Thursday, October 19th, 2017 Posted by Jim Thacker

Adobe ships After Effects CC (October 2017)


Originally posted on 18 September 2017. Scroll down for news of the official release.

Adobe has announced the new features due in its next update to After Effects, including integrated toolsets for editing 360-degree VR footage and creating data-driven animation, plus improved GPU support.

The release – which will be either After Effects CC 2018 or CC 2017.3 if Adobe sticks to its current naming convention – is on show at IBC 2017, alongside updates to Premiere Pro and Character Animator.

Updated: Depending on which part of the Adobe website you look at, the release seems to be officially titled ‘October 2017 release of After Effects CC‘ or, confusingly, just ‘After Effects CC‘, without a version number.



New integrated toolset for editing 360-degree VR footage
For VFX artists, the key feature in the update will probably be the new toolset for editing 360-degree VR footage based on Mettle’s SkyBox Suite of plugins, which Adobe bought earlier this year.

Now “deeply integrated” into After Effects, the toolset enables users to undistort and edit stitched 360-degree videos, and apply effects, titles and motion graphics.

In the former camp, the new VR Comp Editor converts stitched equirectangular footage to a flat image within After Effects, enabling users to edit from the same perspective as the video will be played back.

In the latter, the VR Extract Cubemap option converts the footage to a cubemap, designed to simplify the process of motion tracking and object removal.

There is also a new Create VR Environment option – you can see it at 01:00 in the video above – which looks to be geared towards designing stylised, non-photo-based 360-degree environments for motion graphics.

In addition, the new VR Converter converts footage between a range of common 360-degree formats, including equirectangular, the native cube map formats of Facebook and Gear VR, fisheye and spherical.

Native After Effects effects supported in VR include Gaussian blur, colour gradients, chromatic aberration, de-noise, digital glitch, glow, fractal noise, and sharpen.



Data-driven animation tools for creating graphs and infographics
There are also new tools for data-driven animation, intended for creating animated graphs and infographics.

The toolset enables users to import JSON files generated by data visualisation tools as assets and reference their values in expressions. When the data is updated, any graphics generated from it update automatically.

## Available data:
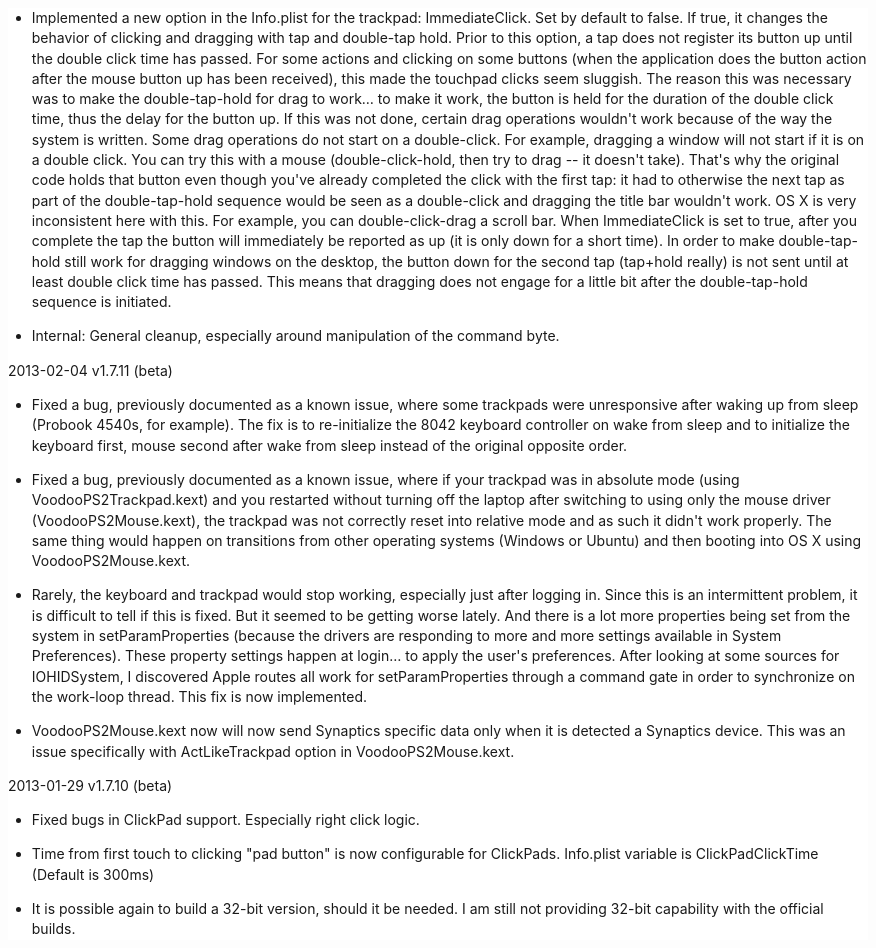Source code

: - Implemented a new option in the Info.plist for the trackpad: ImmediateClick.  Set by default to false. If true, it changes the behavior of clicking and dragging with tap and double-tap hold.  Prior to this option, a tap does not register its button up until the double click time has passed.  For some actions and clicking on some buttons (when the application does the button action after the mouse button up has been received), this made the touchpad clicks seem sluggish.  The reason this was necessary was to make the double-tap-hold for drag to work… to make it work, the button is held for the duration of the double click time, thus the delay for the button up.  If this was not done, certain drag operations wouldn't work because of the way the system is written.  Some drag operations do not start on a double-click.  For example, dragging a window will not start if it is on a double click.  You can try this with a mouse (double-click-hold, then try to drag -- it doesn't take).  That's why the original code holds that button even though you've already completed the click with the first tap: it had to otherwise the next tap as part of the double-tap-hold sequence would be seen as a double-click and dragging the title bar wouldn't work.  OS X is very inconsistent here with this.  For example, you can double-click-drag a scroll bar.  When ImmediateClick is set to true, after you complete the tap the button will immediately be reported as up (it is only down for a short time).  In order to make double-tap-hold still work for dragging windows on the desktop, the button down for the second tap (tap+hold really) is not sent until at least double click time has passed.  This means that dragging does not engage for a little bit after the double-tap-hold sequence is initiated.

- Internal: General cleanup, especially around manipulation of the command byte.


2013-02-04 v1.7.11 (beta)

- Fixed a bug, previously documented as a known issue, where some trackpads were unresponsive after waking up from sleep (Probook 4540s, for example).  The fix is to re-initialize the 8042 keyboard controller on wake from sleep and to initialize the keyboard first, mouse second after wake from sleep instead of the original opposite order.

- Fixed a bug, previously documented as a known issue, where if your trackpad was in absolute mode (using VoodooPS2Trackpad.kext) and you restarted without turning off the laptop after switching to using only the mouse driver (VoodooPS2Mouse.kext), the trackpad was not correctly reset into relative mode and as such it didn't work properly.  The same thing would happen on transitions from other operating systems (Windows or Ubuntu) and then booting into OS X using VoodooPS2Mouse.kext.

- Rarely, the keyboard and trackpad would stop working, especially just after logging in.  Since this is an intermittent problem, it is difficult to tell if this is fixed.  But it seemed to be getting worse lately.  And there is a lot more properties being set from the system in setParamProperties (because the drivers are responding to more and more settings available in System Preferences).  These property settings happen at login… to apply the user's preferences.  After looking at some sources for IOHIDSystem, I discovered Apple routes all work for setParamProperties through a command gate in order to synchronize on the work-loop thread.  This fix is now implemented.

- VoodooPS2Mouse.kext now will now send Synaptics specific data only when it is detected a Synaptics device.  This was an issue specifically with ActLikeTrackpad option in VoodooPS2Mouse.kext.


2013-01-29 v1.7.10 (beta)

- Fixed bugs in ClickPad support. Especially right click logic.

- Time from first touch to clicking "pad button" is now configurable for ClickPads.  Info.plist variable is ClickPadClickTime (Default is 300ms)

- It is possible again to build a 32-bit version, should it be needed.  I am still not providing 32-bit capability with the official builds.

## To-do item A:
In the After Effects article, which set of plugins is the new VR editing toolset based on?
## To-do item B:
Extend the After Effects article onward from its final sentence.

## Task answer A:
Mettle's SkyBox Suite of plugins, which Adobe bought earlier in the year.

## Task answer B:
Although the functionality seems most likely to appeal to motion graphics artists, suggested use cases also include visualising motion capture and sensor data for visual effects work.

There is also a new Create Nulls from Paths panel for linking points on a path together without coding: in the video above, you can see it in use to create an animated line graph.



GPU support for motion blur, layer transforms, and third-party plugins
The process of rolling out GPU support throughout After Effects continues in the update, with support added for Directional Blur, the Bicubic sampling Transform effect, plus Layer transforms and motion blur.

Any third-party plugins that use Adobe’s Mercury SDK are now automatically GPU-accelerated as well.

Other new features: updates to Cinema 4D Lite, font menu and Team Projects
Cinema 4D Lite, the free cut-down version of Cinema 4D bundled with After Effects, has also been updated, adding support for the software’s Take System, used for generating automatic variants of scenes.

The Lite edition also now supports the Parallax Shader, Vertex Color, and the new BodyPaint OpenGL painting engine introduced in Cinema 4D R19, along with the ability to import FBX 2017 and Alembic 1.6 files.

Other changes include a new visual map for keyboard shortcuts; ligature support and live font previews in the font menu; and an Auto Save option for the Team Projects system rolled out in After Effects CC 2017.



Updated 19 October 2017: The October 2017 release of After Effects CC is officially shipping.

The update was released at Adobe MAX 2017 alongside new versions of Adobe’s other Creative Cloud software, including Premiere Pro CC and Photoshop CC.

Adobe also released several work-in-progress tools as full applications: Character Animator, the beta of which came with After Effects, becomes Character Animator CC, while Project Felix becomes Dimension CC.

Other announcements include a new cloud-based edition of Lightroom CC. Find a full summary here.

Pricing and availability
After Effects CC (October 2017) is available on a rental-only basis. Annual subscriptions for After Effects alone cost $19.99/month, while subscriptions to all of Adobe’s creative tools start at $49.99/month.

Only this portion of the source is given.